My maternal grandmother also has this death fixation and has been saying she's dying for years. Apparently she called my mother this week and said that she is calling everyone to say goodbye because she's dying. It's hard for me to hear, but also hard for me to take with the amount of seriousness that it probably deserves because she's been saying similar things for so long. But again, this time it seems like there was more fear than before.
The reason I mention these two stories is that I've been wondering what makes some people so scared of dying while others (at least outwardly) aren't at all. My first thought would be that it is a question of faith. Those sure about what happens and where they will be going when they die would be less apt to fear it. But this hardly holds water when I think about my grandmother who has been, at least to my knowledge, pretty faithful in her devotion to Christianity. Of course this is simply my perception based on observation. I have never had a deep theological discussion about what she believes.

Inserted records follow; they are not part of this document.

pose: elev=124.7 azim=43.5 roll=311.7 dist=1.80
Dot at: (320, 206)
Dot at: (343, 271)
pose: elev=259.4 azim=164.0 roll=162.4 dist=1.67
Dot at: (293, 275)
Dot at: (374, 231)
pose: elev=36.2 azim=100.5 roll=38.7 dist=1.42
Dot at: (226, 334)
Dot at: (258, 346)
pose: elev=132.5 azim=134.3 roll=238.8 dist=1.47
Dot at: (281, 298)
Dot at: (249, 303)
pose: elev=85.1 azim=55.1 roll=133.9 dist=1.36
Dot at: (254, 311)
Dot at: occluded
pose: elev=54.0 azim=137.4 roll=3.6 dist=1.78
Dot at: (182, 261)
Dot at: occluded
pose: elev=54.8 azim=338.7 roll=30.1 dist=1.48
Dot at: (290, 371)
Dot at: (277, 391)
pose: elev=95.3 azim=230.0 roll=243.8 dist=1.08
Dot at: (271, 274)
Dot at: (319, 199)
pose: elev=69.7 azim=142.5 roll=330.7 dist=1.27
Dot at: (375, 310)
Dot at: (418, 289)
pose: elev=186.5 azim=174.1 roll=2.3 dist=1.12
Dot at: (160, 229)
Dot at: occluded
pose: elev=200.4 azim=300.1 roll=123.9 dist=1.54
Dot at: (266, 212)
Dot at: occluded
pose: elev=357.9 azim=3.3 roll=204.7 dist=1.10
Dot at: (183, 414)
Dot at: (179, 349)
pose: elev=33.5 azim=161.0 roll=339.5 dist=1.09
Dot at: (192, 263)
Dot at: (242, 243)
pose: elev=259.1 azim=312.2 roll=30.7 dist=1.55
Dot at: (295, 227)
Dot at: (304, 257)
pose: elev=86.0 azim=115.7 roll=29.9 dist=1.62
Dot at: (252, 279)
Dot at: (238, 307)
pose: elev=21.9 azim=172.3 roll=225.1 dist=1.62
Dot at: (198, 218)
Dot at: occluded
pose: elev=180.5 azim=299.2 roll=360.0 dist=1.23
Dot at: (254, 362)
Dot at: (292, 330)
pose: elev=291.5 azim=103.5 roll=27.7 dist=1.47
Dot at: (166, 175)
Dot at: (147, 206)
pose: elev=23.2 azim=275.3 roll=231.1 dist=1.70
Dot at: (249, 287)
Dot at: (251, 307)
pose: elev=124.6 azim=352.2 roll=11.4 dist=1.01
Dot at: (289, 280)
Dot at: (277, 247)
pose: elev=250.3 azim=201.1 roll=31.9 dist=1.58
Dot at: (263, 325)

I used to be really frightened of dying when I was young. I think it was the actual thought of
how I would die more than what would happen after it was over. I guess because most young people don't die in their sleep; it's usually some traumatic or bloody end. But as I got older and my faith in God matured I feared it less and less because I was convinced that the life (if it can be called that) after this would be so great and liberating. In fact, I often wished for an end to this life because I was anxious to meet my Lord. Sounds a little crazy now as I write this, but it wasn't really a desire to die, but just see what awaited me when I did. And I was so positive that it would be a great enlightenment and the veil would be removed to see the glory of God and my own spirit. Now I'm not so sure. I mean, I still believe there is existence after this mortal life, but since my perception of and relationship with God changed I think myself foolish for believing that I can understand any of God's ways to the extent that I thought I could. The problem really comes with me thinking that the close relationship I had with an idea that I thought was God was for lack of a better word, fixed. What I mean is that I thought I had it figured out. And since I have been shown that I don't have my relationship with God figured out, what other aspects of my faith and belief system aren't what I think they are? As C.S. Lewis put it, my whole house of cards has been tumbled by the movement of one card. And the only thing left for me to do is start to rebuild. The other option would be to give up, but frankly, I am just not that kind of person. Even the most skeptical part of me gives way to the rational part which says that even if there is no point, that is, even if we are alone and there exists no supreme being then there is no punishment from a supreme being for being wrong. In essence, the rational part of me wants to hedge my bets. There will be no consequence for believing in God if there really is no God, but if there
is a God and I choose not to believe there is a good chance of retribution.
I know that this is really a horrible way to look at it, and if there is a God who is anything like the just and omnipotent God we imagine, God would see right through this rouse and wouldn't accept such superficial devotion. But I'm not saying that this is why I believe. It's just the absolute fail safe of why I will continue to believe in something even if the world falls on my head. Think of it like a safety net beneath a tightrope walker. Sometimes I feel like that.
But really for me, it just comes down to the fact that I have
felt God too often to think that he's not there. (*note: of course I don't contend that God is a man, but restricted by the language to choose a gender I'll choose the default).
Which brings me back to this business of death. The pessimist would say that from the moment we're born we begin to die. Every breathe you take is one closer to your last. But that's living. That's life. So if it must be said that we are constantly moving toward death, let's at least make it worthwhile and make it a beautiful movement to the end of this world. And what makes death so scary is what makes other things in this world scary. It's unknown. And really it's the ultimate unknown because we have
no concrete knowledge or proof of what is to come. No one has been there and back, unless of course you are a Christian, but Jesus was not concerned with giving us the details of which we probably wouldn't understand. I'm still not scared of death. My fear now is not of my own existence but what would happen to my wife and unborn child if I were gone. It may seem silly and completely shortsighted in the eyes of the Almighty, but it is out of pure love that I feel this. And that's what I've been lead to believe is his concern.
I wonder what Lazarus said upon his return?